Text shown:
- Opening Delimiter -
Thomas Laffont: The $4T AI IPO Wave Is Coming… and We’ve Never Seen Anything Like It — Summary & Key Points

All-In PodcastJun 4, 202632:4574K views

TL;DR

Coatue's Thomas Laffont argues the AI unicorn economy is healthier than the 2021 crash era, evidenced by the 'Magnificent 8' outperforming the Mag 7 and OpenAI/Anthropic growing faster than hyperscalers. He predicts a massive $4T IPO wave involving SpaceX, Anthropic, and OpenAI within 12 months, forcing investors to rethink allocation strategies as valuations detach from traditional metrics.

Key Quotes

"The market will be the great antiseptic."
Thomas Laffont

The argument

The unicorn economy is healthier than the 2021 era

Funding per unicorn has increased 5x since 2021, and the 2024 AI cohort of 479 companies is performing significantly better than the 2021 cohort of 73 after 20 quarters, with 80% having raised rounds or exited compared to less than 20% in the previous cycle.

The Magnificent 8 are outperforming the Mag 7

The 'Magnificent 8'—SpaceX, Stripe, Anthropic, Databricks, Revolut, ByteDance, Anduril, and others—represent nearly $4 trillion in value and have outperformed the traditional Mag 7. OpenAI and Anthropic are growing faster than Workday, ServiceNow, Adobe, Salesforce, Google Cloud, and Azure, with projections that they could surpass AWS and Microsoft by 2028.

A massive $4T IPO wave is imminent

A massive $4 trillion IPO wave is imminent, driven by SpaceX (next few weeks), Anthropic (confidential S1 filing), and OpenAI. The combined value of these three companies exceeds the total market cap of the last 10 years, signaling a fundamental shift in the public market landscape.

SpaceX valuation correlates with launch cadence

SpaceX's valuation correlates with launch cadence, but the per-launch valuation increases as the company moves from pre-constellation to scale. The model shifts from one-time government revenue to recurring revenue from multiple constellations and platform businesses.

Investors face a dilemma on allocation strategy

Investors face a dilemma between 'Yolo-ing' into the top three names or diversifying, as valuations are disconnecting from traditional metrics. Laffont believes the public market will act as a 'great antiseptic' to test these companies, though the sheer scale of the trillion-dollar companies makes traditional analysis difficult.
- Closing Delimiter -
Information:
- Opening Delimiter -
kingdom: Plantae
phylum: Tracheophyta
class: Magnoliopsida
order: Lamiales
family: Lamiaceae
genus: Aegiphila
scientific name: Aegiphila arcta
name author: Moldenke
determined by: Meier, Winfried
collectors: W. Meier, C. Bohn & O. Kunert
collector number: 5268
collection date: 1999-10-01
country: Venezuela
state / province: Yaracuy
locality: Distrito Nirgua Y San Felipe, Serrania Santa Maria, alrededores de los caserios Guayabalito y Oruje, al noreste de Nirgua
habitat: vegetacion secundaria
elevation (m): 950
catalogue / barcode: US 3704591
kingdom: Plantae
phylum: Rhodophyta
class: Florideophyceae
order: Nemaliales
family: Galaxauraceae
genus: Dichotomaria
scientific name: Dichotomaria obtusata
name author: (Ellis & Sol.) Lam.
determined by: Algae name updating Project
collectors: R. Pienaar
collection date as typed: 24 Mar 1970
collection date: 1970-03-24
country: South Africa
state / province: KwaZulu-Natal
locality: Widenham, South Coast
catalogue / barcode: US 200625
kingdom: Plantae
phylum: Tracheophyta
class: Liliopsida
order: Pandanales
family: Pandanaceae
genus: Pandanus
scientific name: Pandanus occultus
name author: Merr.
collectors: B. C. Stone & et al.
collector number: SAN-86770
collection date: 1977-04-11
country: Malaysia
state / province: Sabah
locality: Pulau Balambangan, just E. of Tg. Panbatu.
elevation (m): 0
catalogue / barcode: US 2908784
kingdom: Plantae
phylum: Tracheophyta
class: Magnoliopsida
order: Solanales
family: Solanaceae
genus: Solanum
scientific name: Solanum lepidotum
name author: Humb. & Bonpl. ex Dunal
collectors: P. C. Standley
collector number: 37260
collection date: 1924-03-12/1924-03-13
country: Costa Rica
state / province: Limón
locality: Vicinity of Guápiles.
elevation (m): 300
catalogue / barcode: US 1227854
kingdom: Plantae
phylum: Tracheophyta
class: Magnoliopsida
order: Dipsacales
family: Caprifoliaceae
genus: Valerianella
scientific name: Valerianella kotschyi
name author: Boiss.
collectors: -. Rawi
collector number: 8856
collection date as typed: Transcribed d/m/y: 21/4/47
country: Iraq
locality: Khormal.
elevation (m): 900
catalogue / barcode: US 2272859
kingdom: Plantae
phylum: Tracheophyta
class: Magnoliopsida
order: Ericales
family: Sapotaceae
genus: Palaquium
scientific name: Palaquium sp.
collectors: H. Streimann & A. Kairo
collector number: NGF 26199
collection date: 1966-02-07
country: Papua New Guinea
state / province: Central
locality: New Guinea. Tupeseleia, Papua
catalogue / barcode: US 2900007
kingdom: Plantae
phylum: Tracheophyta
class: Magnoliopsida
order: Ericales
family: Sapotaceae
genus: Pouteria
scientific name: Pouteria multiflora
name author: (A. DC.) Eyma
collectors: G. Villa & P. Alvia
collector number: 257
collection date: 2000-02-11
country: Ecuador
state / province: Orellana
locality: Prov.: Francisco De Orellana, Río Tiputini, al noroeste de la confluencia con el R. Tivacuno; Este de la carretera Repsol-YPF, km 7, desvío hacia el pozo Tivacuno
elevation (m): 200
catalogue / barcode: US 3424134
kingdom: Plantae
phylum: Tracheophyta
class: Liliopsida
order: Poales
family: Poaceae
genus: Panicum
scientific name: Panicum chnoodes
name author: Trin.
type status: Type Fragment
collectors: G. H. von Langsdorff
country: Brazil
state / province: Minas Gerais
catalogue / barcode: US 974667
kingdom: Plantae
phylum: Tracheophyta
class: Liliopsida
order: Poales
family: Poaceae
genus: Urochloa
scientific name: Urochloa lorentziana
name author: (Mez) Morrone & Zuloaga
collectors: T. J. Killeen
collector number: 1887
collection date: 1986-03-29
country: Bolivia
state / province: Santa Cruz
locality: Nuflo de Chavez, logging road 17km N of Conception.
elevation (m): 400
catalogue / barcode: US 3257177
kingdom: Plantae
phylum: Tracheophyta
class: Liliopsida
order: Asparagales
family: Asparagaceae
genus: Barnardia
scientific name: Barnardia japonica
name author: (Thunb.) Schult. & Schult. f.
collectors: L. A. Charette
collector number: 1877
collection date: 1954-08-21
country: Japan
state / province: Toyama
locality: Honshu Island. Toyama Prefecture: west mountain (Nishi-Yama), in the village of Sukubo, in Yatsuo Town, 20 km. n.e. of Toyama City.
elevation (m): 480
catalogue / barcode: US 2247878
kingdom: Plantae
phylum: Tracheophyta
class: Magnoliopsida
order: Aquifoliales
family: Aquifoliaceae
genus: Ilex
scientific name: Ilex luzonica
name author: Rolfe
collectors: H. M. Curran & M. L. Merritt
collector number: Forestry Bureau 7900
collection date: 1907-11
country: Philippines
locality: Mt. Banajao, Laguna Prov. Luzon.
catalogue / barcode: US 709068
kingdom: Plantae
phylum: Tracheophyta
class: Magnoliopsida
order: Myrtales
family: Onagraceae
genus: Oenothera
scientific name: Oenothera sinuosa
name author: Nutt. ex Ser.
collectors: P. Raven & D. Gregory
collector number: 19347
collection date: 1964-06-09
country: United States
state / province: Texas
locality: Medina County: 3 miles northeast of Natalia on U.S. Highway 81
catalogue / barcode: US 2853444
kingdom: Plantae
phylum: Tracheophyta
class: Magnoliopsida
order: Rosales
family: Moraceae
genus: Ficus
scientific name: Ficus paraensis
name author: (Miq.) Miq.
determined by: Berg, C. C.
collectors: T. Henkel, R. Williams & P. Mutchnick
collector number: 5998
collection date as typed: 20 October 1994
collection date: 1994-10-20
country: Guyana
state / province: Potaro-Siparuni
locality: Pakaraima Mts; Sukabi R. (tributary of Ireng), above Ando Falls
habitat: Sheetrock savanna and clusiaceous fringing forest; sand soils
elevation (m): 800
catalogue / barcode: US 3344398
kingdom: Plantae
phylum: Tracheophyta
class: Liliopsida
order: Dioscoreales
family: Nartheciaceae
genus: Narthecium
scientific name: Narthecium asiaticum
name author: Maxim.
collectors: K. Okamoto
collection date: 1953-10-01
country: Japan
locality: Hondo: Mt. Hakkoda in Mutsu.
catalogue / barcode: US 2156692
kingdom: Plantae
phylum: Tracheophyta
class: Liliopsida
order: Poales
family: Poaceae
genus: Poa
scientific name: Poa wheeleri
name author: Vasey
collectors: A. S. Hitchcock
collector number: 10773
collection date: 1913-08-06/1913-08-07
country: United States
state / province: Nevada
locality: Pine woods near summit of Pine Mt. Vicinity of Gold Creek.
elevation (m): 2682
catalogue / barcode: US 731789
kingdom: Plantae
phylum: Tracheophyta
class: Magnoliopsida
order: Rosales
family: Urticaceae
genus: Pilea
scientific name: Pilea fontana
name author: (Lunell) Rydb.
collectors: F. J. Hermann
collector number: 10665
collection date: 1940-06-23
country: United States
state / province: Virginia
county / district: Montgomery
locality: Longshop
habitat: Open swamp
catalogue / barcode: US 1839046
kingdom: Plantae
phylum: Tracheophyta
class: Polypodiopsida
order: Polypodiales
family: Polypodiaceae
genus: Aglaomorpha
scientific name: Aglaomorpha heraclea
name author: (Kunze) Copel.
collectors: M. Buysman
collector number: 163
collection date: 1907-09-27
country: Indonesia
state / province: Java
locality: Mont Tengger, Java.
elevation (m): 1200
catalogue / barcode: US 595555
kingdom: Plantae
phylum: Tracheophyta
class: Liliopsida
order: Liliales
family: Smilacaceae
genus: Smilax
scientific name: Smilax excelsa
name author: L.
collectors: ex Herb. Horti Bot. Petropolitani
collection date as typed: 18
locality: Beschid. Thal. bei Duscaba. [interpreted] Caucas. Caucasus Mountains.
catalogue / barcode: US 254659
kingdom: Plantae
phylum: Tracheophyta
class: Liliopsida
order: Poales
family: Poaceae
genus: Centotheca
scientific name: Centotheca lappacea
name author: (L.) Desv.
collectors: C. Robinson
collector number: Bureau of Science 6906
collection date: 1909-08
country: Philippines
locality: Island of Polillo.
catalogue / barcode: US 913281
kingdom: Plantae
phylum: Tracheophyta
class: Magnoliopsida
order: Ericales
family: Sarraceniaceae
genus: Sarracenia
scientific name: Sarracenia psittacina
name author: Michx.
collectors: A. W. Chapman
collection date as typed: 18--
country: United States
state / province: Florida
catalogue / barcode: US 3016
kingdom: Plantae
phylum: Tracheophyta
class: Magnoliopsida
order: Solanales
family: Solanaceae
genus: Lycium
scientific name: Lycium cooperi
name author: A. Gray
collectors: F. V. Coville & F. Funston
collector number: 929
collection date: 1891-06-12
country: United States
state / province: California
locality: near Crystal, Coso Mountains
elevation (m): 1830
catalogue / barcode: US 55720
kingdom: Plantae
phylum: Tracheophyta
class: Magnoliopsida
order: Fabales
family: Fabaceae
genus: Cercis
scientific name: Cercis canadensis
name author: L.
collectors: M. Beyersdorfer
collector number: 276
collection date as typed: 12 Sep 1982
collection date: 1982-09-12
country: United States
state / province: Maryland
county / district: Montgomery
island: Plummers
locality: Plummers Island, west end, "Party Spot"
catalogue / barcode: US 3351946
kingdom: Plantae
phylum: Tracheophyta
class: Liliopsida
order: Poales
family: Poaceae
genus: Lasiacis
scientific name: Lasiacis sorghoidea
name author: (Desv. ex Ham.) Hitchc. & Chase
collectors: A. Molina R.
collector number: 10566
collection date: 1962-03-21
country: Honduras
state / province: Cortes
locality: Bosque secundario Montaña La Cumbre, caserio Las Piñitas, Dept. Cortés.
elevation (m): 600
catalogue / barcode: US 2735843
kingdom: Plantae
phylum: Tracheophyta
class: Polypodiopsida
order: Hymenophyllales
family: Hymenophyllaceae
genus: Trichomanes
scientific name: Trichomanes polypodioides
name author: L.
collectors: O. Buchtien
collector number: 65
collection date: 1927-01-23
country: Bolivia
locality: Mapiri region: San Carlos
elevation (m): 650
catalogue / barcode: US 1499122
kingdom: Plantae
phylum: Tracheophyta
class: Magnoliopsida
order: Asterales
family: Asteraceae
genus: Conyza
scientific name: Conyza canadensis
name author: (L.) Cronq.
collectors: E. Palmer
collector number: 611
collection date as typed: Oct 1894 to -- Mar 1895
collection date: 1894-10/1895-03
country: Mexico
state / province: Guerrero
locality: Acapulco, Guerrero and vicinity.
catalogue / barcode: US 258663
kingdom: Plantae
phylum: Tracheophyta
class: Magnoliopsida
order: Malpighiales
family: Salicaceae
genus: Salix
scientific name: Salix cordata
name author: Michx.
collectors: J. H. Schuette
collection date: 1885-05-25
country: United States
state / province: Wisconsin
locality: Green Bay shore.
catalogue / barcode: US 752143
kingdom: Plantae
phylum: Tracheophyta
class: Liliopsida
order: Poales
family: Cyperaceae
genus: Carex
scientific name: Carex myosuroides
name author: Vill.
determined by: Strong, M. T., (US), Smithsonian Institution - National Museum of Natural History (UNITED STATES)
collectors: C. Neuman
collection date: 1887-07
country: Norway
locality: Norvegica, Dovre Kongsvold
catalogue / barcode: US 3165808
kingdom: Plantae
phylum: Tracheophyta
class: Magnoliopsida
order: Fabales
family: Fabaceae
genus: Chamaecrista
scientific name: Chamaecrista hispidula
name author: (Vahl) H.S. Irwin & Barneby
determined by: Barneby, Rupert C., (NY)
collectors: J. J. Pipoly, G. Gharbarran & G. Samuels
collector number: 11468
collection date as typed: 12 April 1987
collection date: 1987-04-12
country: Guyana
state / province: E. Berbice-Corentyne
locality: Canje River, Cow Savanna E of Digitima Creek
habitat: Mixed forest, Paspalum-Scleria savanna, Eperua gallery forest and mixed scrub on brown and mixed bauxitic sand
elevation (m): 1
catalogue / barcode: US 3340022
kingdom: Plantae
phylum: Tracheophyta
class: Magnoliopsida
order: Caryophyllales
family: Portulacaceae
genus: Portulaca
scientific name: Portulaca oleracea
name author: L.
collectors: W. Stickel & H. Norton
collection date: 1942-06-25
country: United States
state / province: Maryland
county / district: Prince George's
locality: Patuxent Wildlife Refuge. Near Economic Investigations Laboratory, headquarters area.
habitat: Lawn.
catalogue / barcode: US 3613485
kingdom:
- Closing Delimiter -
Set of tasks:
[1] Repeat word for word the part of the podcast summary that opens with "SpaceX's valuation correlates" and closes with "and platform businesses.".
[2] In the podcast summary, how much has funding per unicorn increased since 2021?
Rely only on the podcast summary, not on the rows.

Numbered responses:
[1]
SpaceX's valuation correlates with launch cadence, but the per-launch valuation increases as the company moves from pre-constellation to scale. The model shifts from one-time government revenue to recurring revenue from multiple constellations and platform businesses.

[2] It has increased 5x.